First it was sub zero temperatures, now what is believed to be the world's most northerly grove of a Jurassic tree has weathered one of the wettest Julys.
Wollemi Pine - thought to have died out two million years ago before being discovered in Australia - were planted at Inverewe Garden last June.
The National Trust for Scotland (NTS) site had its coldest temperatures in more than 30 years over the winter.
And last month was third wettest July in Scotland on record.
NTS said: "Despite an extraordinarily cold winter and a very wet summer, the pines are continuing to thrive."
The trust spokeswoman added: "They seem very at home at Inverewe and a few of them are now nearly 6ft tall.
"Visitors are very fond of them and we've just mounted new signs in the garden to tell people more about their remarkable origin."

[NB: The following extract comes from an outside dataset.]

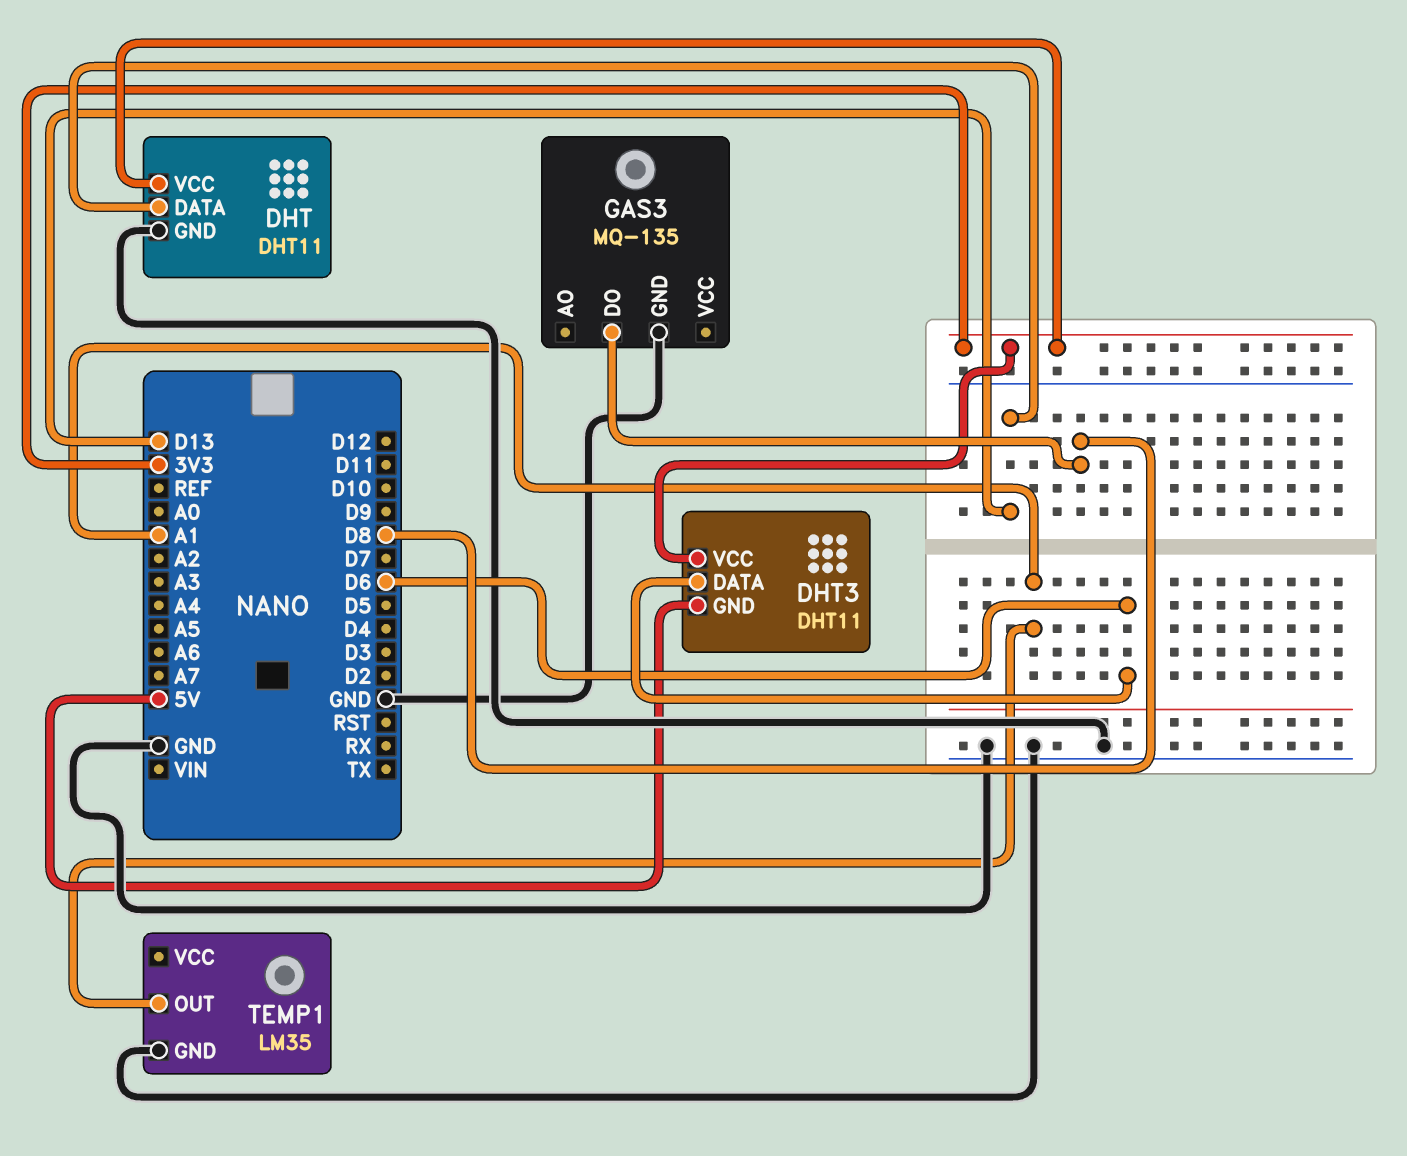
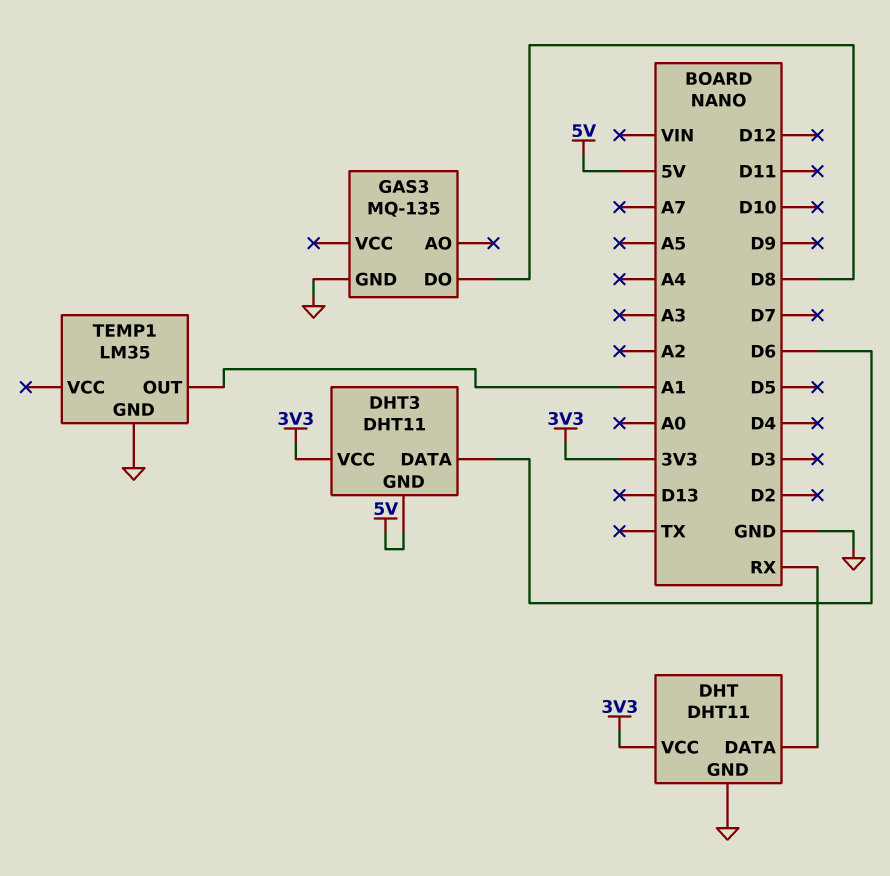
DHT pin DATA: D13 -> RX

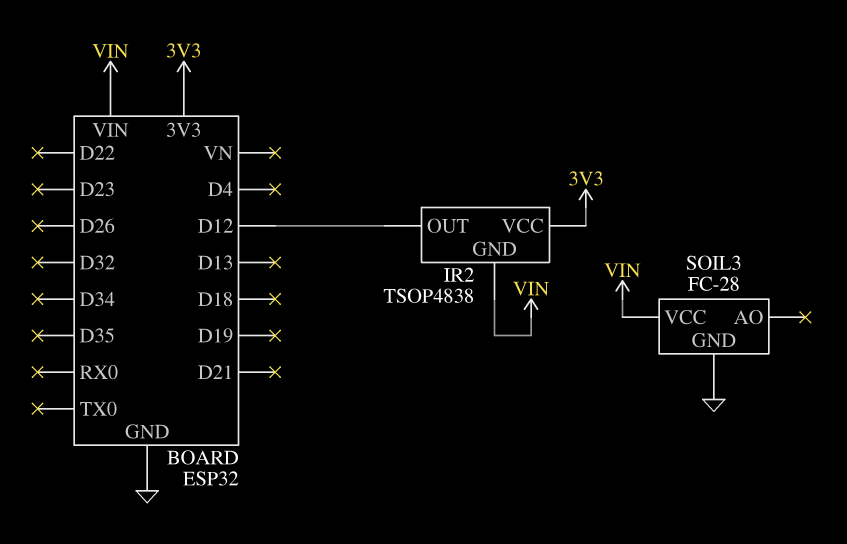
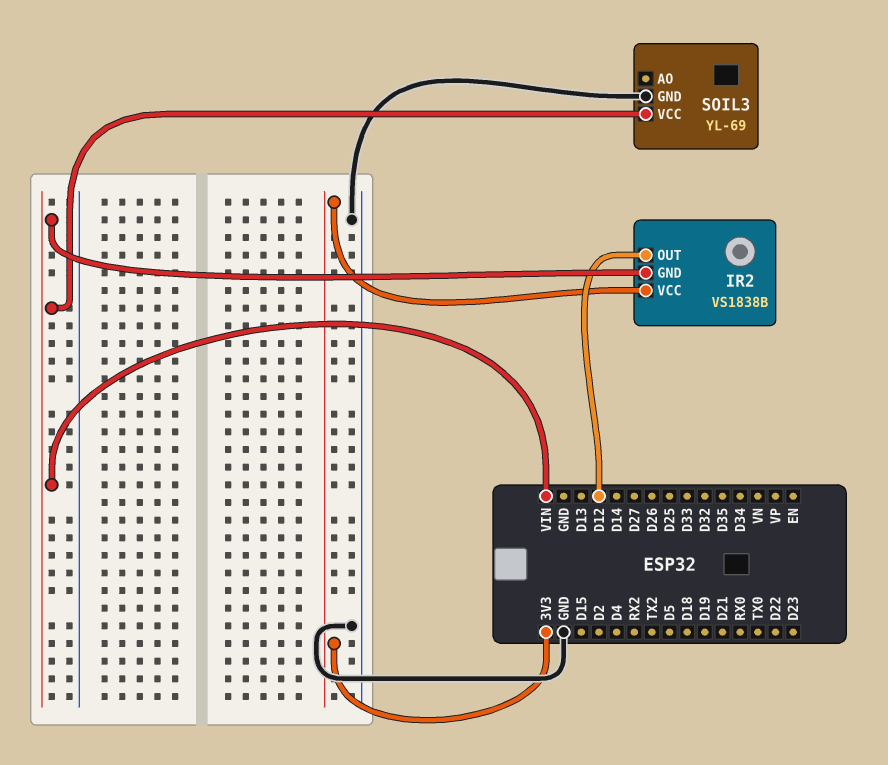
IR2: TSOP4838 -> VS1838B
SOIL3: FC-28 -> YL-69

The trees at Inverewe were cultivated from those found to have survived in a single isolated grove in Australia.
The discovery of the pine in 1994 caused a scientific sensation, and prompted the Australian government to protect the site where it was growing.
The pine was thought to have been extinct for at least two million years. The only previously known examples were fossils which were 175 million years old.
Park ranger David Noble found the trees in the Blue Mountains, west of Sydney, where the average rainfall in the mountains in 1,050mm and 850mm at lower levels.
Last year, Scotland had 1,767mm of rain.